Translation with and by computer programs
Computer assisted translation is today an unavoidable professional tool. Like anyone else, translators have always used computers. Following the typewriter, the staple translator tool has long been a word processor: Wordperfect, then MS Word, now perhaps WPS or LibreOffice Writer, an open-source application. A decade or two ago, applications specially designed to help translators began to be developed, and now computers are being trained to do it themselves. Here are some of the more common types of program.
What is a Computer Assisted Translation (CAT) tool?
Computer assisted translation tools (quite unlike machine translation, see below) are computer applications that help a translator to work. They suggest to the translator how a sentence has previously been translated. As the tool is used, it generates memories that can be used for suggestions in following translations. Computer assisted translation is a ‘dumb’ tool in that it does not try to guess at the meaning of a sentence, but simply makes a comparison with a store of sentences to find a match.
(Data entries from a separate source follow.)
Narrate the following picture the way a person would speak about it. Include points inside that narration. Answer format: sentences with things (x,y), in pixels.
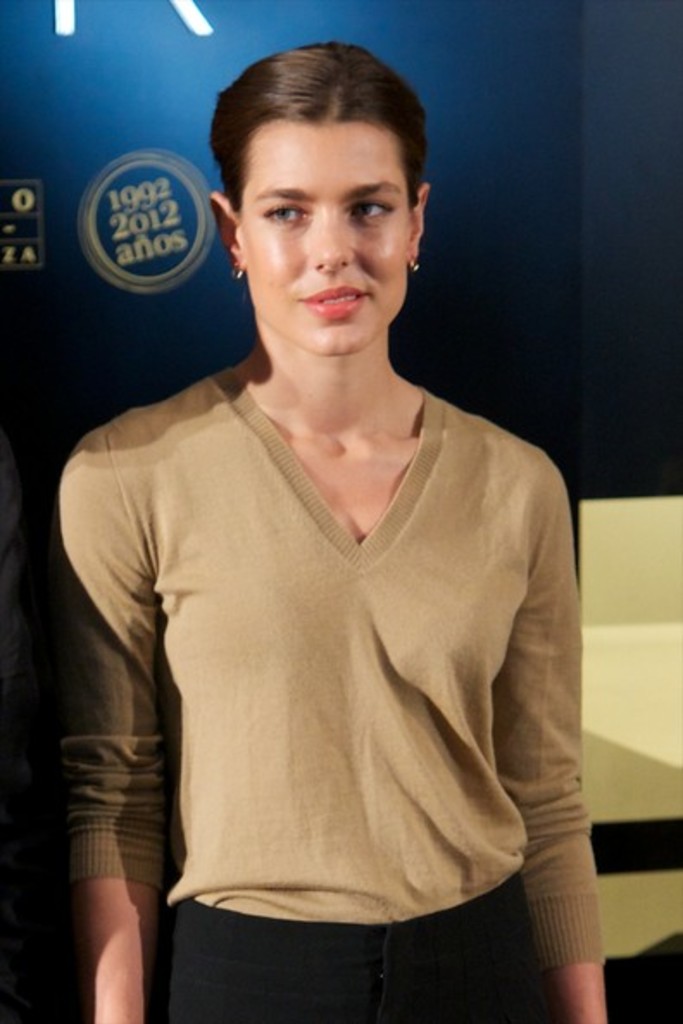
The woman (322,652) in brown T-shirt (322,652) and black pant (475,1006) is standing in the middle of the picture (379,378). Behind her, we see a blue board (156,233) with some text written on it. Beside her, we see a staircase (627,825).
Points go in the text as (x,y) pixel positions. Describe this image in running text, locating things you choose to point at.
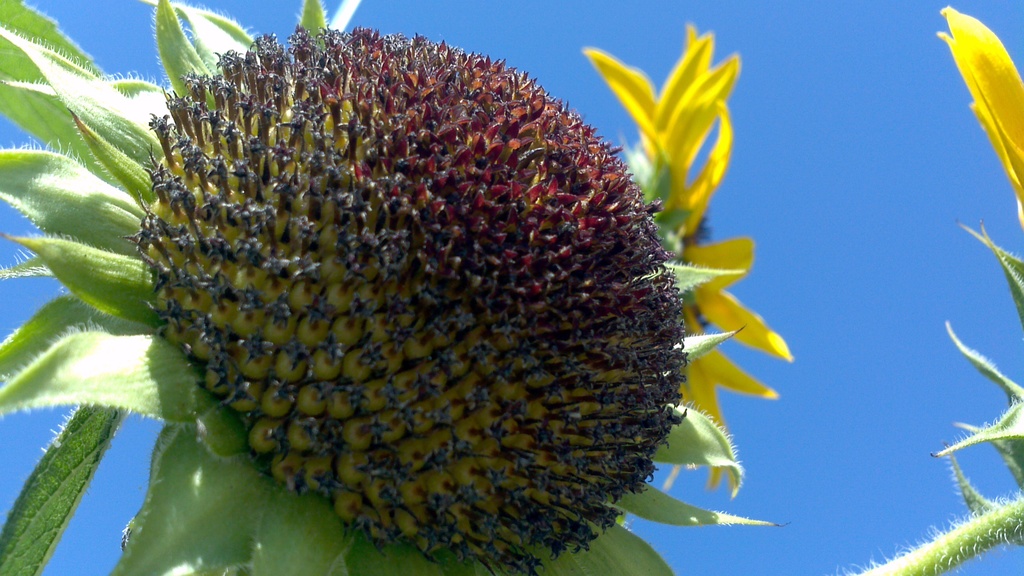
In this image we can see a flower (620,162), there are yellow petals (715,174), there is sky (743,139) at the top (800,116).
It can save time, but it can especially improve consistency, so a given phrase is not unintentionally translated in several different ways.
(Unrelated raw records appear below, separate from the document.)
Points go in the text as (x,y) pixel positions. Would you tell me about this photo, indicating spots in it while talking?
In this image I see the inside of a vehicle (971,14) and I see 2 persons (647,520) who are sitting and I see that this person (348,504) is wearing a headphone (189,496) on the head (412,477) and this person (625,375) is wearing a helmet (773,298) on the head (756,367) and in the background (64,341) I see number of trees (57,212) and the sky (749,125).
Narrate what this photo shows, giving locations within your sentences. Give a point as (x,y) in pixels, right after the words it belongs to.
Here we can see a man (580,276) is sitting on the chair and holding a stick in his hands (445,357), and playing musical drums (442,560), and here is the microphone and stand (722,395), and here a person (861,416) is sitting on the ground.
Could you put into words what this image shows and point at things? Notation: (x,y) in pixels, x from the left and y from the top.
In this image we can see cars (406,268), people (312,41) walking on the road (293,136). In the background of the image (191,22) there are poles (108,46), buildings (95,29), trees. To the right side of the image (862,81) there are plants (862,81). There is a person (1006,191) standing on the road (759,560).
Such tools, however, can have drawbacks. They split a text into segments that often correspond to a single sentence or shorter, so the translator works on one sentence or phrase at a time. This can be fine for texts that demand very precise translation such as contracts, but it does not encourage the translator to see a paragraph or page as a whole. They therefore discourage a creative approach, and encourage translators to keep source-language structures, even though they may not be ideal in the target language.
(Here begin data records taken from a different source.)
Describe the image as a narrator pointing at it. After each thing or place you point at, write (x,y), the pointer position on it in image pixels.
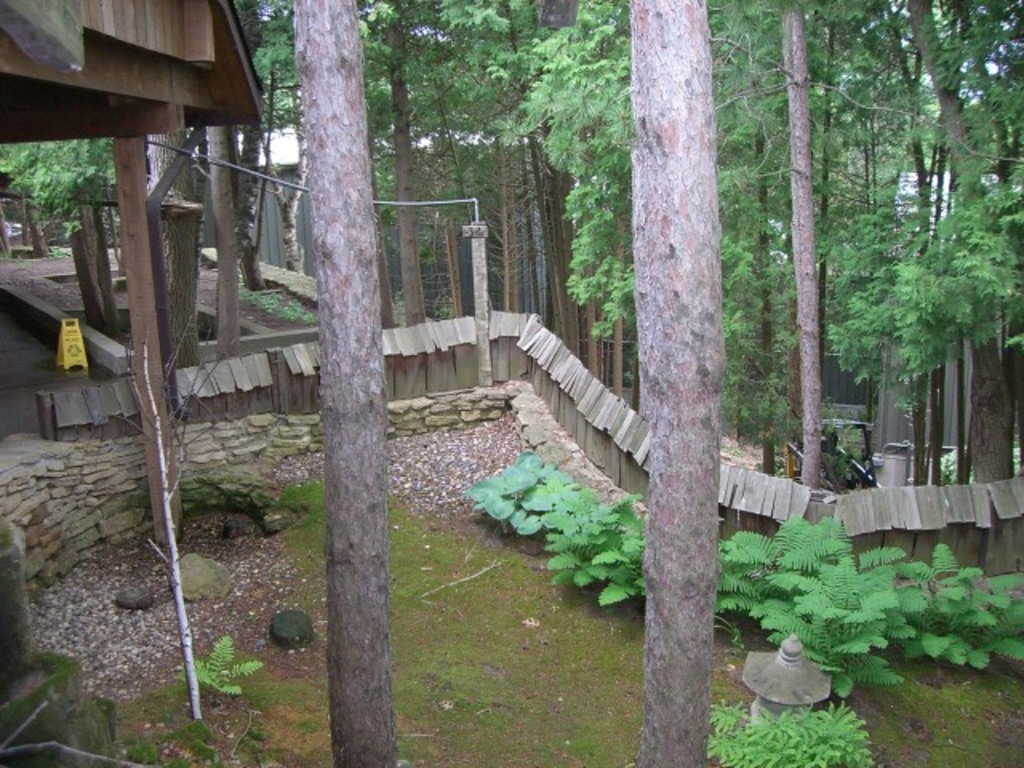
This picture consists of group of trees (770,30) and fence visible in the middle (408,264), in front of fence (974,537) I can see a pole (483,370) and plants (231,642) some stones (300,618) and a vehicle (830,425) visible back side of fence (833,501), and a house (845,392) visible in the middle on the left side (10,196) I can see wooden shelter (98,122) and yellow color stand (77,361) kept on floor (16,398).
What Computer Assisted Translation (CAT) tools do translators use?
There are a number of common CAT tools on the market: MemoQ, MemSource, SDL Trados, Deja Vu, Smartcat, Matecat, Across, OmegaT, Wordfast… Some of the larger translation companies use their own in-house applications. Halifax runs a corporate MemoQ server and often uses SDL Trados.
What is a proofing tool?
A proofing tool is a computer application that checks a document for consistency, completeness and certain formal errors, like double spaces, repeated words and grammatical faults. Halifax uses a simple but effective one called X-Bench, among others.
What is machine translation?
(See also a recent blog post on this subject here.)
Machine translation (MT) is a term applied to a computer application that independently translates a text. It is quite different from computer assisted translation in that it constructs sentences itself.
The earliest forms of MT used an analytical approach. They attempted to ‘understand’ a sentence in the source language by examining its grammar and content, then constructed a new one in the target language. Some even used an intermediate stage of a third, abstract language, a sort of Platonic ideal. However, the vast complexity of languages and people’s ability to use words and constructions creatively set serious limits to the accuracy of these systems.
The second major approach is a statistical one. The MT system consumes large quantities of existing translations to build a statistical database. From this, it can judge the probability that a certain word or phrase in a given context will be translated in a particular way.
The latest and most effective method uses neural networks, a kind of artificial intelligence in which a machine learns by itself. It is fed with good translations, and learns itself how best to interpret a new text. The quality of these systems has been improving rapidly in recent years, but they still work best between languages of similar structure.
MT tools tend to have an excellent vocabulary but they do not have all the advantages of a human brain. Often, they translate a sentence brilliantly, but they can also misjudge it and produce serious errors of understanding, especially when dealing with a creative writer. Unlike a human, machines until now have trouble judging when they do not know something: they just give it their best try anyway rather than admit that they need help. This can produce bizarre mistakes. While they can save time and resources, a machine translation should be carefully revised by an experienced translator.
Can I use Google Translate?
Google Translate is one example of machine translation that is publicly available at no cost. Its quality has recently been improving fast. Like all machine translation it has a good vocabulary, but it can also misunderstand a phrase completely. This tool is useful, especially if you want to get a rough idea of what a text means when it is written in a language you do not know. But you should use it with care: the trick lies in knowing when it is right or wrong, which often means you still need an experienced translator. Do not use it to translate a text into a language you do not know – you cannot tell what your readers will understand.
You should also consider the fact that text that you put into Google Translate is kept by Google for purposes we cannot be sure of. If your text is confidential, you may want to think twice.